Templates for BioSample submission:

Laboratories can choose one of the two following templates, offered in Step 2.1 or Step 2.2 .

Validation: Download and populate the appropriate template in Step 2.1 or Step 2.2 , then validate it here prior to NCBI submission: https://gmvs.fda.gov/

2.1.

NCBI Pathogen package, customized for US labs doing enteric surveillance, including GenomeTrakr labs. This template has been widely used since 2013.

GT-pathogen package v0.3.0.xlsx

2.2.

One Health Enteric Package: new metadata package available now for US labs doing enteric surveillance, including GenomeTrakr labs:

Custom, version-controlled template(s) available for download here: OHE GitHub page. OHE GitHub page.
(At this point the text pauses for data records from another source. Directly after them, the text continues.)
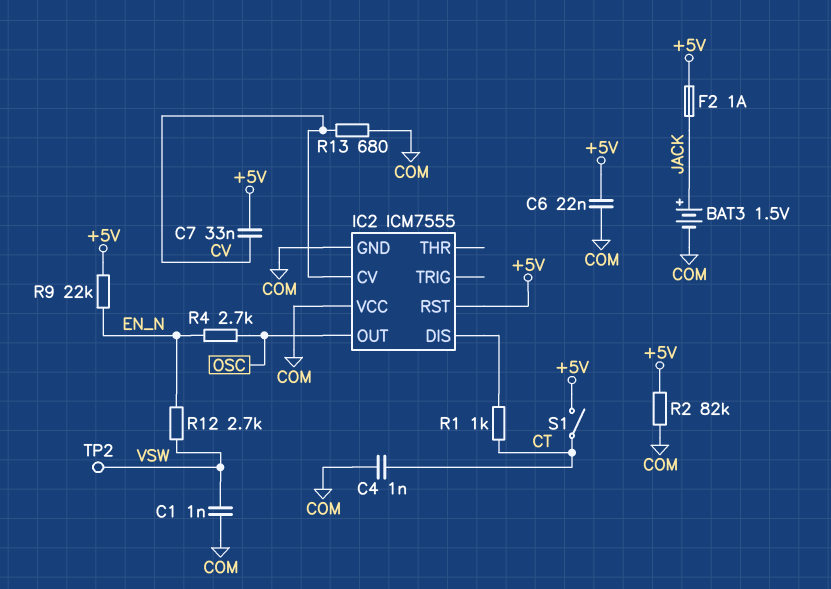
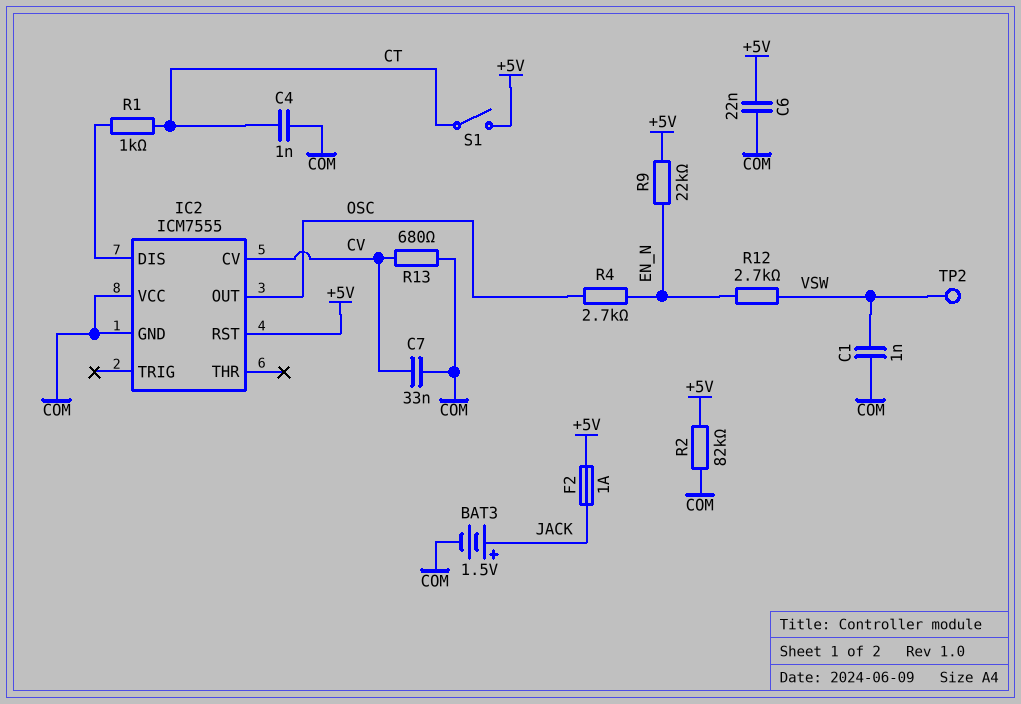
C7: 33nF (+5V, CV) -> 33nF (COM, CV)

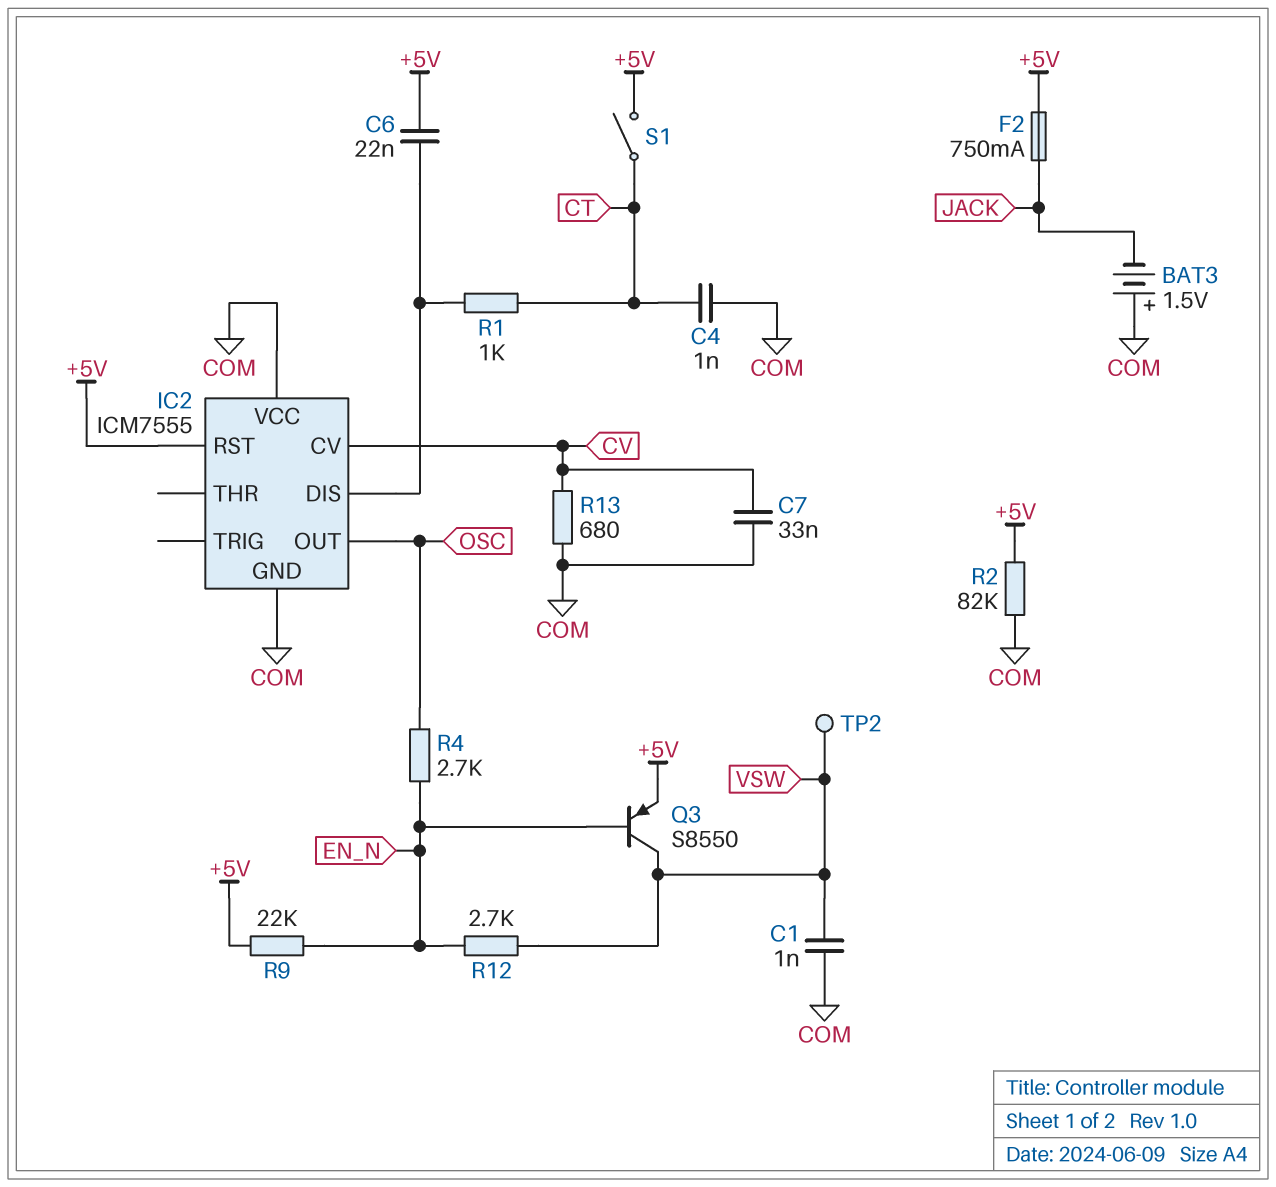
BAT3: 1.5V (plus JACK, minus COM) -> 1.5V (plus COM, minus JACK)
C6: 22nF (+5V, COM) -> 22nF (+5V, IC2/DIS)
F2: 1A (+5V, JACK) -> 750mA (+5V, JACK)
Q3: none -> PNP S8550 (B EN_N, C VSW, E +5V)

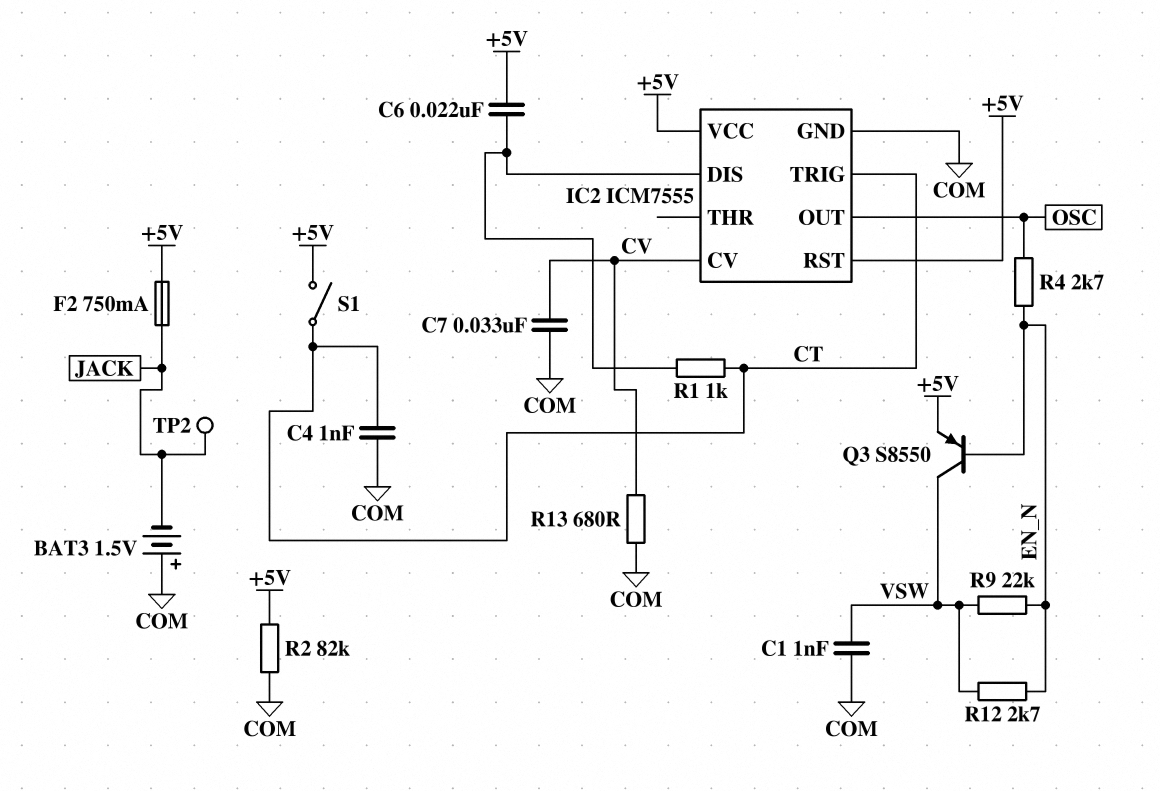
IC2 pin TRIG: none -> CT
IC2 pin VCC: COM -> +5V
R9: 22k (+5V, EN_N) -> 22k (EN_N, VSW)
TP2: test point (VSW) -> test point (JACK)

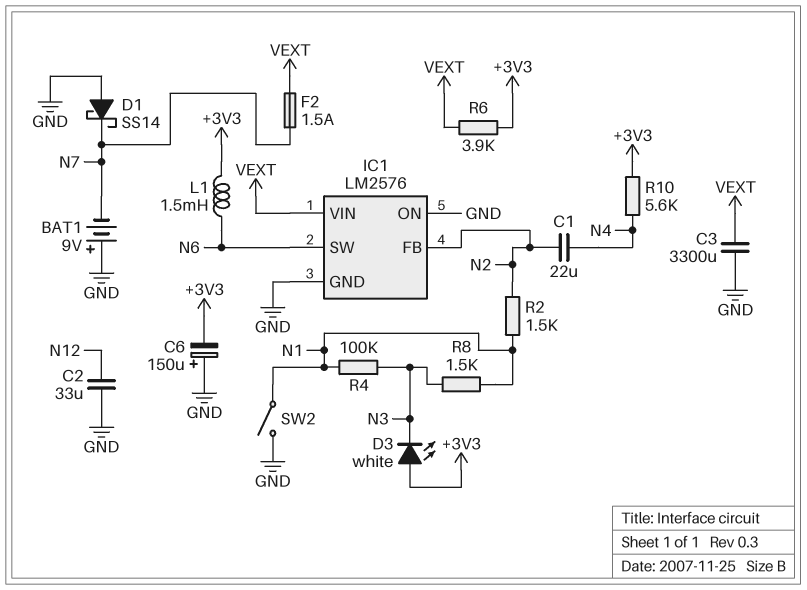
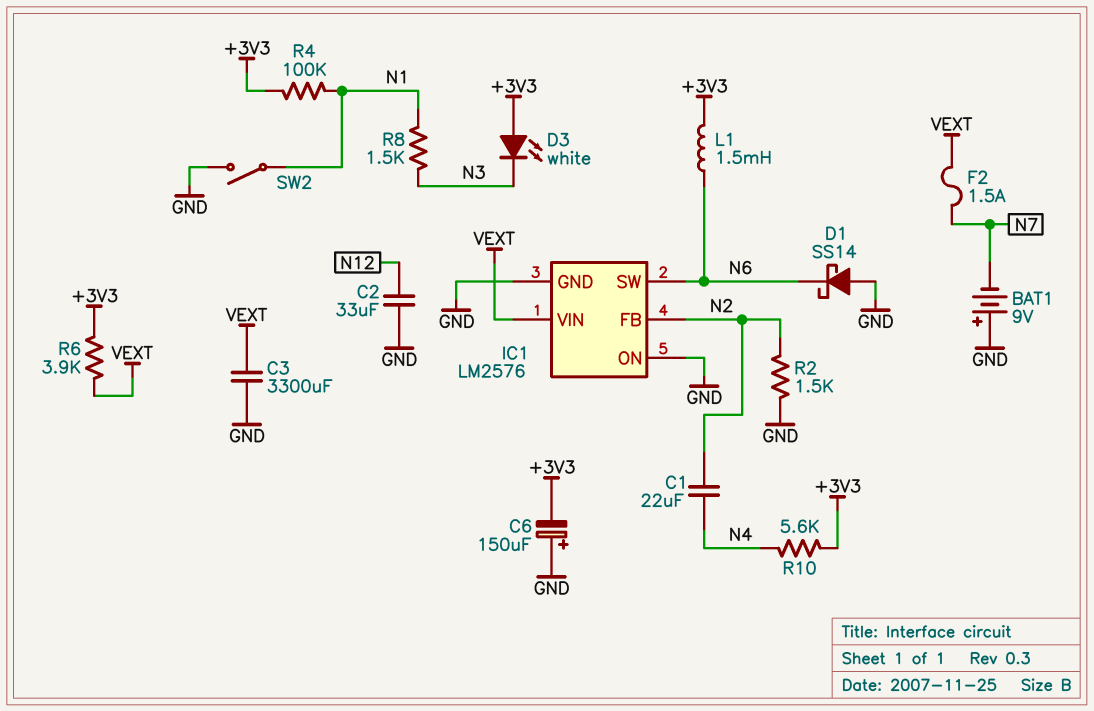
D1: schottky SS14 (A GND, K N7) -> schottky SS14 (A GND, K N6)
R2: 1.5k (N1, N2) -> 1.5k (GND, N2)
R4: 100k (N1, N3) -> 100k (+3V3, N1)

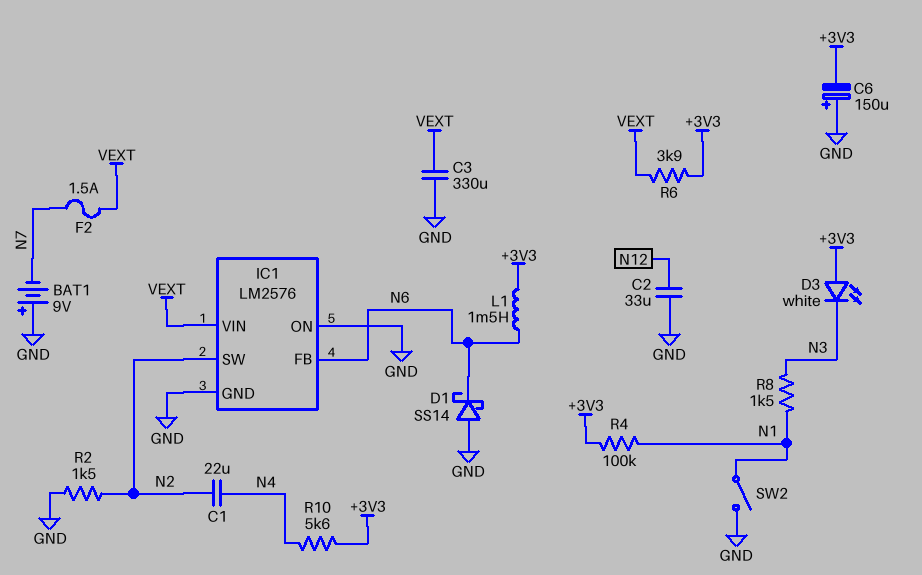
C3: 3300uF (GND, VEXT) -> 330uF (GND, VEXT)
IC1 pin FB: N2 -> N6
IC1 pin SW: N6 -> N2

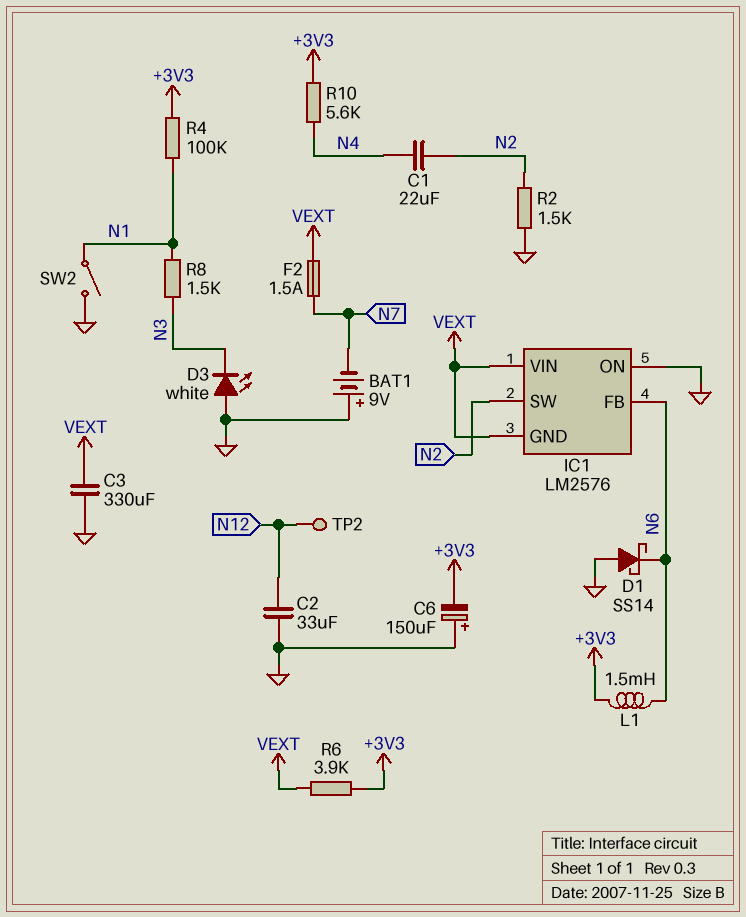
D3: LED white (A +3V3, K N3) -> LED white (A GND, K N3)
IC1 pin GND: GND -> VEXT
TP2: none -> test point (N12)

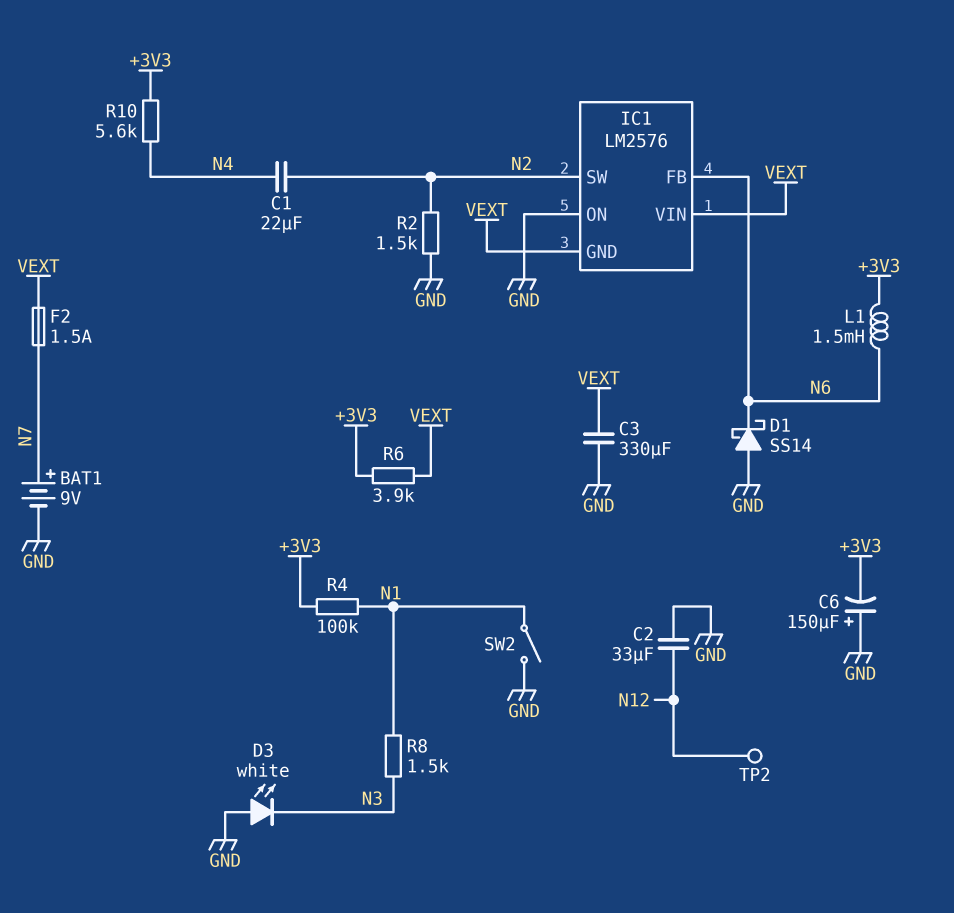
BAT1: 9V (plus GND, minus N7) -> 9V (plus N7, minus GND)

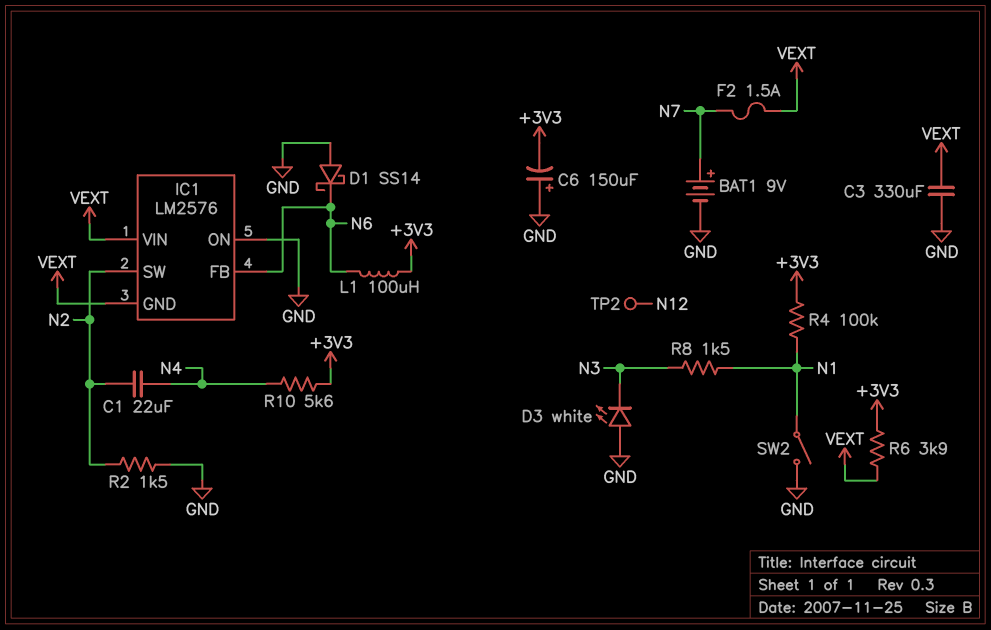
C2: 33uF (GND, N12) -> none
L1: 1.5mH (+3V3, N6) -> 100uH (+3V3, N6)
Our custom templates include extensive guidance and controlled vocabularies for most attributes.
Sub-packages are available for download covering the major One Health samples types (human/animal hosts, food, food facilities, and farm/environment). Users can choose to populate the full package, or one more more of the sub-packages.

A generic version of this template was published by NCBI in 2022.

SRA sequence metadata template

Template for SRA metadata submission:

Download the generic "Metadata spreadsheet with sample names" file from the NCBI Submission Templates page:

https://submit.ncbi.nlm.nih.gov/templates/

And follow the guidance in the following table:

PRO TIPS:

If you have sequences to submit that belong to more than one BioProject, create a separate submission + metadata table for each of your BioProjects.
Entering fastq filenames in the spreadsheet : On a Mac, you can directly copy the file names from the folder into a spreadsheet. This is not possible on a PC using copy and paste but can be done with some command-line operation.
Finally, it is important to develop a QA/QC step to make sure the files are associated with the correct sample name. For example, use a left function in excel to strip of the appended text in the file name and then use the exact match to make sure the name matches the sample name.

3.1.

A	B	C
Field	Description	Example
sample_name	Include the same ID here as you entered for "sample_name" in the BioSample submission template. Populate this field using the values in the PHA4GE specification for "specimen collector sample ID".	UT-12345
library_ID	The library name should be a unique ID relevant to your workflow. It can be an autogenerated ID from your LIMS system or a modification of your sample_name. Populate this field using the values in the PHA4GE specification for "library_id".	UT-12345.6
Title	Short, free text description that identifies the data on public pages. For Example: {methodology} of {organism}: {sample_name}	WGS of Salmonella enterica: UT-12345
library_strategy	Overall sequencing strategy or approach. Choose from NCBI pick list	See NCBI SRA pick list. (e.g. WGS)
library_source	molecule type used to make the library	See NCBI SRA pick list. (e.g. Genomic)
library_selection	Library capture method	See NCBI SRA pick list. (e.g. random, PCR)
Library_layout	Choose from NCBI pick list	See NCBI SRA pick list, choose "paired"
platform	Sequencing platform	See NCBI SRA pick list. (e.g., Illumina).
instrument_model	Name of the sequencing instrument.	See NCBI SRA pick list. (e.g. Illumina MiSeq, iSeq 100)
Design_description	Free text description of methods
Filetype	File format name for the raw sequence data Choose from NCBI pick list	See NCBI SRA pick list. (e.g. Fastq)
Filename	include ALL of the files resulting from this library. **Add additional fields if there are more than two files (e.g. Filename3). Populate this field using the values in the PHA4GE specification for "r1 fastq filename".	genome_r1.fastq (*must be exact)
Filename2	genome_r2.fastq (*must be exact) Populate this field using the values in the PHA4GE specification for "r2 fastq filename".	genome_r2.fastq (*must be exact)
Filename3-8	list other fastq file names (e.g. for NextSeq data)

Save the second sheet (SRA_data) as a TSV (tab-delimited file) for upload in the “SRA metadata” tab within the submission portal.

*NCBI should also accept the original excel formatted file.